I have gone from being able to do 100 push-ups in a set to not being able to do one and back again. I spent years developing myself as a fencer only to have to tear down what I’d built and start from scratch. Years ago I could touch my toes without bending my legs, sometime in the future I will again.

Three major surgeries have made me intimately familiar with starting over from square one.

Only 50% of climbers who aim to conquer Everest reach the summit on their first try, and it’s a well charted route with expensive guides, ropes, and oxygen.

One thing we know for certain: an attempt to reach the summit is always accompanied by a trip to the bottom.

It’s important as someone who learns and strives to get comfortable with going back to the beginning. These beginnings can be thrust upon you by circumstances like injury, sickness, or unplanned breaks. Alternately, they can be the result of the hard realization that what you built needs a new foundation.

When it is the result of circumstance, you need to have the strength to get up and rebuild. You must have the presence of mind to savour the familiar path and receive new insights from it. And you must have the integrity to take each step again — if you try to rush to the end, and catch up to “where you were”, you’ll most likely end up back at square one. Just like the first time, it takes rhythm and a firm but loving brand of self-discipline.

Perhaps choosing to return to the beginning is the hardest. It is humbling to embrace the beginner’s mindset, especially if you’d found some modicum of proficiency in the past.

The consolation is to know that each return to the beginning teaches you about how strong you really are. I am a hiker and a climber and I take the same routes all the time. There is a way that walking a familiar path can be pleasing — like returning home. There is an internal journey that is always advancing, and following a road you know well on the outside can free up your mind to go further on the inside.

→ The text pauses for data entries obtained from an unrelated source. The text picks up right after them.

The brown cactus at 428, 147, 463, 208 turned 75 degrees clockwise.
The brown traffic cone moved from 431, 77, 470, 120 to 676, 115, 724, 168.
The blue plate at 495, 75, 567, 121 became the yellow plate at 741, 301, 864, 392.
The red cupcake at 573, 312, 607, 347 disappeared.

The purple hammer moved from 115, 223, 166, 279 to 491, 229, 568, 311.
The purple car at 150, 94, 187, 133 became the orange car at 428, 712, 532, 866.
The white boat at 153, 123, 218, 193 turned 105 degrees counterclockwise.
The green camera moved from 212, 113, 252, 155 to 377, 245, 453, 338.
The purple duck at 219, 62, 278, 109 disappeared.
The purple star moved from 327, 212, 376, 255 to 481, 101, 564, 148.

When I struggle my way through those first push-ups, or the humbling experience of having my butt handed to me in a fencing match, a part of me says: “Hello, old friend. I’m looking forward to walking this road again.” I try to use these moments as a reminder to focus on the immediate. To be present to the new journey and open to what I might learn from it. I know that I can get to the peak again, because I’ve done it previously. I also know that just like before, the journey is made in steps.